Рязанов и сам понимал, что поступает непредусмотрительно, под влиянием глупой бравады Шкирятова, но не мог оставить молодого штабс-капитана одного, тем более когда тот не ведал, какой опасности подвергается. Потому он покачал головою и сказал Армалинскому:
— Илья Ильич и вы, господа… Если зверь выскочит, каким-либо образом минуя нас, сразу стреляйте.
— Вы там внутри можете попасть друг в друга, — настаивал Армалинский.
— Оставьте, Илья Ильич… Штабс-капитан ждал, стоя у самого отверстия.
— Факела, жаль, нету, — сказал он.
— Будем без факела.
— Да вот у меня фонарь, — сказал несмело дядя Осип, протягивая небольшой масляный фонарь, на что Каратыгин осведомился:
— Для чего ты его взял?
— Мало ли какие дела… — отговорился дядя Осип.
— Я иду первым, — напомнил Шкирятов, взяв фонарь и зажигая в нем огонь.
— Хорошо, господин штабс-капитан. В случае чего — падайте, чтобы я мог стрелять.
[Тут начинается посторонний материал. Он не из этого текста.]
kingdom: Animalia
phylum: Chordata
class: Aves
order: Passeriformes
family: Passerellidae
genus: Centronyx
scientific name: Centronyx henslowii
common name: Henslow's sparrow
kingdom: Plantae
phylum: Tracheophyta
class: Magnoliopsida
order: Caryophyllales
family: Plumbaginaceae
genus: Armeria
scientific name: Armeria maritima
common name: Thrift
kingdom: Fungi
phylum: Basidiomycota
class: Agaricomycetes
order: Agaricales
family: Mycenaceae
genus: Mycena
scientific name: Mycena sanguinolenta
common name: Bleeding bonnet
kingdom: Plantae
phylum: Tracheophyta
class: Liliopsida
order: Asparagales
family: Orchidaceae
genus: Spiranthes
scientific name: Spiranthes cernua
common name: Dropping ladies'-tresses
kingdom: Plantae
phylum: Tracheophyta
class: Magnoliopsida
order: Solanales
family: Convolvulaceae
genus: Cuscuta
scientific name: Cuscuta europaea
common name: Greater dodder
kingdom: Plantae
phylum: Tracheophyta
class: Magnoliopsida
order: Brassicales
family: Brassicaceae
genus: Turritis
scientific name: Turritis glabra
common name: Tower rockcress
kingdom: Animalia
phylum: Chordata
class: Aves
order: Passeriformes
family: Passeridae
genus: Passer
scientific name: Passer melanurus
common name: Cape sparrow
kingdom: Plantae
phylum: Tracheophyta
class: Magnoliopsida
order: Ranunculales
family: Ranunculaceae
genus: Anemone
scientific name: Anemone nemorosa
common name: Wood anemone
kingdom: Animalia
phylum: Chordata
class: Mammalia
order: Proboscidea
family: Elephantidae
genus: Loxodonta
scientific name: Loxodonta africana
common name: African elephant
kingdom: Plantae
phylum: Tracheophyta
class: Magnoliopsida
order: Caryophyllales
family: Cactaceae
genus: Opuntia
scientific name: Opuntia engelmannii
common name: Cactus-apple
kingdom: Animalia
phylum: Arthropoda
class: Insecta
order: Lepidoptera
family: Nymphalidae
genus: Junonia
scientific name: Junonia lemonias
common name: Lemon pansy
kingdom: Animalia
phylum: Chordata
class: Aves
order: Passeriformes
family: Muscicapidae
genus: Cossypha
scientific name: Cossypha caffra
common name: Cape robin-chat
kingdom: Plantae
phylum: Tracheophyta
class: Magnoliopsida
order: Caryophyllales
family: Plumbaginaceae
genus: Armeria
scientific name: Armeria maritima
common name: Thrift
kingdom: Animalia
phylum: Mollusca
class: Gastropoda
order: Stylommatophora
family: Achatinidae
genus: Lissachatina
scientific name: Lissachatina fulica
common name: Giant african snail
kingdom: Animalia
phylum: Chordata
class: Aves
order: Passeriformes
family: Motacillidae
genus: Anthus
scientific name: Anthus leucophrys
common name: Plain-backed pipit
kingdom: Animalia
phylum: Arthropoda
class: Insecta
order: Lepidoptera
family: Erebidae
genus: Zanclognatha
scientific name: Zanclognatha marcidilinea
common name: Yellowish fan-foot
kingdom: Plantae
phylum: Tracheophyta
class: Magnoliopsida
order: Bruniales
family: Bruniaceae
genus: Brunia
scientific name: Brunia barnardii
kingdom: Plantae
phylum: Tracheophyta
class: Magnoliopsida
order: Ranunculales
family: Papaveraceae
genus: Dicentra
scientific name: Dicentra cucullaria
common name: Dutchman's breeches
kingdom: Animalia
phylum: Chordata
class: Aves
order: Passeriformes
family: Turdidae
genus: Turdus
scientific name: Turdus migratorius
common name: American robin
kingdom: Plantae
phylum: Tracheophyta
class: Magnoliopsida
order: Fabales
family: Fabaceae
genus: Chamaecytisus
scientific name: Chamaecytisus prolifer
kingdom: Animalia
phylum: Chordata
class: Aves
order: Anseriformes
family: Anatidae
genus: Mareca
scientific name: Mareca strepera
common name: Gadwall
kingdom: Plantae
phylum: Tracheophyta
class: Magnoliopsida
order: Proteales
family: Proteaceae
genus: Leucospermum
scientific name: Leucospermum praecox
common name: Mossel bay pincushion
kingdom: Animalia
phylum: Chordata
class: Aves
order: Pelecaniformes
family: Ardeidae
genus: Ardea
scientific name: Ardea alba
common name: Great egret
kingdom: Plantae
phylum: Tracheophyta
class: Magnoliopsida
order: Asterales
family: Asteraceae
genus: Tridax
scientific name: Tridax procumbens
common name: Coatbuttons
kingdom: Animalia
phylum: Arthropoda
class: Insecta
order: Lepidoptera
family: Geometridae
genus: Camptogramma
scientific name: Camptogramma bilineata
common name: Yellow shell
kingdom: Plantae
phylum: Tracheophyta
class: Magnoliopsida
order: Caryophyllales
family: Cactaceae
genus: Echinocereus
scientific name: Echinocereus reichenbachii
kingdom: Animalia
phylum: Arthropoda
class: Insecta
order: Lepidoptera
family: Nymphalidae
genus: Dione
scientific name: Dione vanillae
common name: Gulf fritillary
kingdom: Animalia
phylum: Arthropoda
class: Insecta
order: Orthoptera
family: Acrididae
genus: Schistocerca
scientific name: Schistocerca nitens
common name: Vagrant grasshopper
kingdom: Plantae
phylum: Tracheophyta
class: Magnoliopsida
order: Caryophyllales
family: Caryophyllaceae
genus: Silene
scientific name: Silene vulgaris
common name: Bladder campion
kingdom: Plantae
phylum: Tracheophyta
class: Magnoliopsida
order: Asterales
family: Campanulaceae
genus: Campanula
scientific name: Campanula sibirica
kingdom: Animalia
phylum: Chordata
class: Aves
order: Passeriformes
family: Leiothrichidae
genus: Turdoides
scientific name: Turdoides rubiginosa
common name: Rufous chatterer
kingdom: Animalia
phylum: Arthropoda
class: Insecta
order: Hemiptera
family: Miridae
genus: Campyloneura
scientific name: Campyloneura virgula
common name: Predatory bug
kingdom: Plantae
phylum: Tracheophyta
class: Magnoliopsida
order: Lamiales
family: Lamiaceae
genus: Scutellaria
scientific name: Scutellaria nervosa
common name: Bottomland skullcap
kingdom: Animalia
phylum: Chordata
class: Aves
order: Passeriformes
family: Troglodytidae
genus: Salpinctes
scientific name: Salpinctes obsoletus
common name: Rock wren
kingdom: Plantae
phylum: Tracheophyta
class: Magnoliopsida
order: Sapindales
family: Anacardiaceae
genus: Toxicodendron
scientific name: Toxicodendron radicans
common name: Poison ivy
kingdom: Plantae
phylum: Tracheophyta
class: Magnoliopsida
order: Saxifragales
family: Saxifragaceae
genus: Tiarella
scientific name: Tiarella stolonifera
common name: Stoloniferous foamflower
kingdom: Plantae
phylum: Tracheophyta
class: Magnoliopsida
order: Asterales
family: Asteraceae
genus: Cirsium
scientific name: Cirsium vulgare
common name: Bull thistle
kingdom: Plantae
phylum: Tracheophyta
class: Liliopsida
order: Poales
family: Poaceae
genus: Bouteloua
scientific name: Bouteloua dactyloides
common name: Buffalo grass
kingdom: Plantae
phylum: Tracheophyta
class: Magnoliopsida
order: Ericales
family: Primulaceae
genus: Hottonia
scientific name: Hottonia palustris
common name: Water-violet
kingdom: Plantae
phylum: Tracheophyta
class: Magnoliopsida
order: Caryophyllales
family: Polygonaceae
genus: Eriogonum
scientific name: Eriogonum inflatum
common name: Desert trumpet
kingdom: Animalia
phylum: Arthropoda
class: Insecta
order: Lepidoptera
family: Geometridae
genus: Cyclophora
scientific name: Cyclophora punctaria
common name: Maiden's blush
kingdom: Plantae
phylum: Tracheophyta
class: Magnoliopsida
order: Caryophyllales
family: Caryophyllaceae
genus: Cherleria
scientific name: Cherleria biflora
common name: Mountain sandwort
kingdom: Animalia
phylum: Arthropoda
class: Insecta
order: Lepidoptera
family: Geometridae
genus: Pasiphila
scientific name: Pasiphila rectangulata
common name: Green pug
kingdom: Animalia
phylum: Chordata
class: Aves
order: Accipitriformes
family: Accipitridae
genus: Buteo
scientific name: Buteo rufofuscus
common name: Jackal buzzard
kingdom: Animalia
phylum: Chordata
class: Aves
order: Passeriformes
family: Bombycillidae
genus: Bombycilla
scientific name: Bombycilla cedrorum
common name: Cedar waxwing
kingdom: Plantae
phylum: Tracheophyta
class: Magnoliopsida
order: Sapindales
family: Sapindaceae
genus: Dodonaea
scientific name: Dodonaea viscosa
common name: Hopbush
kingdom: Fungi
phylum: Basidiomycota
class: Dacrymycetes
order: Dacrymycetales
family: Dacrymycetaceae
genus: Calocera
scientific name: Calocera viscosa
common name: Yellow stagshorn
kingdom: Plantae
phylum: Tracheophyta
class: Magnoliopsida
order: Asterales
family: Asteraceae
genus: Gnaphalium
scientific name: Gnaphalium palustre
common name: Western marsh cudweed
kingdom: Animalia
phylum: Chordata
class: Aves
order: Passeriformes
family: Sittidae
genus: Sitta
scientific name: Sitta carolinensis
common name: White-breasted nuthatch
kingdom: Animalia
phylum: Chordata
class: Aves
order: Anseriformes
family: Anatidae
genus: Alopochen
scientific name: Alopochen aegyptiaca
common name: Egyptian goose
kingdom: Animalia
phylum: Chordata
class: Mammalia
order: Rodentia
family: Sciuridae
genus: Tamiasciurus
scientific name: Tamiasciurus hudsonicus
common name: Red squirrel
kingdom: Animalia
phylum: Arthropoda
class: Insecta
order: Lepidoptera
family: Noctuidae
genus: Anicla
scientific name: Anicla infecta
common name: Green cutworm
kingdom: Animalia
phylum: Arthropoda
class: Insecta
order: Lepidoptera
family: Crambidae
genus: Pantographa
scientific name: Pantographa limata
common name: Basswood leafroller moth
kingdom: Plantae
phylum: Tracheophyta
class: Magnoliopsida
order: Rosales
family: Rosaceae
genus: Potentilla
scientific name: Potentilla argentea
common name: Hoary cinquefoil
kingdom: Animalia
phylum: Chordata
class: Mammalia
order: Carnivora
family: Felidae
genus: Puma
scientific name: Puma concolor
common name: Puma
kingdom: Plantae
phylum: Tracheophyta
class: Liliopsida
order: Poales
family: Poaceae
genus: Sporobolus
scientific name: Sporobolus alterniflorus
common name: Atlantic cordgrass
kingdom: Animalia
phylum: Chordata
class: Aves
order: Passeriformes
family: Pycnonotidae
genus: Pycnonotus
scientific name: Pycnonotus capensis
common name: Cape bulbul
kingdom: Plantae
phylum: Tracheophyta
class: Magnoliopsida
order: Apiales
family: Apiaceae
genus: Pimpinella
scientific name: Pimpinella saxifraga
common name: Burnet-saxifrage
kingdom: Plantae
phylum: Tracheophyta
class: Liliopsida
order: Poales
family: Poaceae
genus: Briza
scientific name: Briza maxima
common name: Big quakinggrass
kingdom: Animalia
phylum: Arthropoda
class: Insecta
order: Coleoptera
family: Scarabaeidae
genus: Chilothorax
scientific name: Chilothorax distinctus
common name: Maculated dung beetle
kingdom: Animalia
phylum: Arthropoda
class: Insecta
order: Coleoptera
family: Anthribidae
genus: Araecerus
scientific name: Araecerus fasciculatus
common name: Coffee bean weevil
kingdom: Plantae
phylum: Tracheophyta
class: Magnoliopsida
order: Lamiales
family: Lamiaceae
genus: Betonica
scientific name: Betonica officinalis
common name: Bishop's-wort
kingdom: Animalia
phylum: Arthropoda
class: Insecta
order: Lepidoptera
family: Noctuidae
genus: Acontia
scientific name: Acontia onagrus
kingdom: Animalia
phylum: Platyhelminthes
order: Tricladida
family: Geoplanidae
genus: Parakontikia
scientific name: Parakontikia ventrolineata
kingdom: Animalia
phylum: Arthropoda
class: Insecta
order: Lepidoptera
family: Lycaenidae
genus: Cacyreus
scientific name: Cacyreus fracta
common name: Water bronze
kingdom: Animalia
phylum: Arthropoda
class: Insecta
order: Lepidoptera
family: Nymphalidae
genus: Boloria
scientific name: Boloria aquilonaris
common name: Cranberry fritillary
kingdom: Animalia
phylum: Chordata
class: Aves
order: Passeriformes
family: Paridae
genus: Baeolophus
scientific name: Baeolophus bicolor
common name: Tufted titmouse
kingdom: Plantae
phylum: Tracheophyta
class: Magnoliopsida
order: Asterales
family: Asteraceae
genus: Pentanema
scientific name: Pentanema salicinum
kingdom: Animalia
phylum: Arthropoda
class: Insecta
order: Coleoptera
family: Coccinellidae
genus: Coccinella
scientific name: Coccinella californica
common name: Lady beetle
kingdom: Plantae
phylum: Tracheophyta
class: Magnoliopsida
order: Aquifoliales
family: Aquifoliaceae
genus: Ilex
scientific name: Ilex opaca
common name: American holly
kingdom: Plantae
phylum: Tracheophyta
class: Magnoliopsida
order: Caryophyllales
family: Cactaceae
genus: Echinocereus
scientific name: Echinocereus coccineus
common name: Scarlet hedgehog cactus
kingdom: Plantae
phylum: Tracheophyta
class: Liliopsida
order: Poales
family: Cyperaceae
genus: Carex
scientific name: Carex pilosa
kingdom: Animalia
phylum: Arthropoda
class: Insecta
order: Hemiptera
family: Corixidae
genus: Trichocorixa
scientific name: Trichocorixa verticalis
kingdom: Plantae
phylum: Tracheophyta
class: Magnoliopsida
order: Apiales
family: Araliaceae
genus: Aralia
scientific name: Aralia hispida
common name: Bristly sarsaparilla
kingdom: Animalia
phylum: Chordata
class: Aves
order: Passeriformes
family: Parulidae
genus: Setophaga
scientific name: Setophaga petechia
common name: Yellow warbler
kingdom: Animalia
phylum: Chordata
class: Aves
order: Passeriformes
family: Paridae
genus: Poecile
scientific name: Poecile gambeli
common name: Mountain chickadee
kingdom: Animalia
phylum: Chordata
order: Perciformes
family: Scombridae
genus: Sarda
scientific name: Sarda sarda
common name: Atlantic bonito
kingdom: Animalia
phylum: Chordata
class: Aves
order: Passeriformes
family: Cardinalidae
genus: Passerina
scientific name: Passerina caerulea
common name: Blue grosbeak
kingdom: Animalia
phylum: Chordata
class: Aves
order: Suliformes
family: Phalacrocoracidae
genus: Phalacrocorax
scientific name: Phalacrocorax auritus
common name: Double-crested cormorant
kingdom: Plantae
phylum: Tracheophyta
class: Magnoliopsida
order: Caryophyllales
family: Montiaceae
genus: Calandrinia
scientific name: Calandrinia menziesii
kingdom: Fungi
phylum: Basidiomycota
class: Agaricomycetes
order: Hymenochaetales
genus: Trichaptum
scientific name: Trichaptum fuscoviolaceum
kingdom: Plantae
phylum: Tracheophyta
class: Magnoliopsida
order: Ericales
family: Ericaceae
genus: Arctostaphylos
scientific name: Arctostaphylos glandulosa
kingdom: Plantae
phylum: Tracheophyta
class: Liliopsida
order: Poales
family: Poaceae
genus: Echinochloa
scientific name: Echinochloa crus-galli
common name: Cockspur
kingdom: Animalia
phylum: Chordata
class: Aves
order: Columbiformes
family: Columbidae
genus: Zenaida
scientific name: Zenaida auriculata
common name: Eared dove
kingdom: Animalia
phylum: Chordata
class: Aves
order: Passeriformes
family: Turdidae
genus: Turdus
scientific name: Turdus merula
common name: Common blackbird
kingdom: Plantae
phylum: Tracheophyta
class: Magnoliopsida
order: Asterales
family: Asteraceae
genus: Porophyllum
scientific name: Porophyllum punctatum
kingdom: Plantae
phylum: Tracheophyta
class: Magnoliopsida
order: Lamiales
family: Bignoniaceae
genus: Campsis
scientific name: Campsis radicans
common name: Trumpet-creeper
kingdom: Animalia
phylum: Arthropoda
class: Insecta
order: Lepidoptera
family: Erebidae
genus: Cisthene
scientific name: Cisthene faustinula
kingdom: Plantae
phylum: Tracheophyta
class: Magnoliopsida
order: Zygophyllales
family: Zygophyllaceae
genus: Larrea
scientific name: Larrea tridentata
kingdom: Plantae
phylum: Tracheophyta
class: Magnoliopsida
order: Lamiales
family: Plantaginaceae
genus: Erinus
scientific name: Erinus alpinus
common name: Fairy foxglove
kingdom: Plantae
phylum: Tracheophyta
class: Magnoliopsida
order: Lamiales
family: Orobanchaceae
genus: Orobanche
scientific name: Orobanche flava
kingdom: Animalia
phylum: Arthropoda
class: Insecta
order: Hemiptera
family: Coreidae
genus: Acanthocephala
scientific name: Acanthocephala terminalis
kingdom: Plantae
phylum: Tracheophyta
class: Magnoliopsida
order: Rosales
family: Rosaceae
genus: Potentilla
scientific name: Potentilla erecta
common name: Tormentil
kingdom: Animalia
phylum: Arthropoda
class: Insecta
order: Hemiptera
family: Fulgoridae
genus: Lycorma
— Оставьте вы этого медведя! — взмолился Армалинский. — Что бы нам пойти, как правильно сказал господин Шкирятов, пить вино и играть в дурачки? К чему напрасно рисковать?!
Но бедного «рамоли» никто уже не слушал: храбрый штабс-капитан, пригнувшись, ступил внутрь норы, и Рязанов, глубоко вдохнув чистого воздуху, последовал за ним.
— Дурное дело — с револьверами, да на медведя, — заметил Каратыгин. — Но им, надо полагать, виднее.
Отец Савва забормотал строки из Псалтиря:
— С Тобою избодаем рогами врагов наших, во имя Твое попрем ногами восстающих на нас; ибо не на лук мой уповаю, и не меч мой спасет меня, но Ты спасешь нас от врагов наших и посрамишь ненавидящих нас…
— Пусти-ка, батя! — решительно сказал Антипка.
Он поскреб грудь, поцеловал болтавшийся на грязном гайтане медный крест, подобрал валявшуюся в траве рогатину, доселе не заметную, и полез в дыру.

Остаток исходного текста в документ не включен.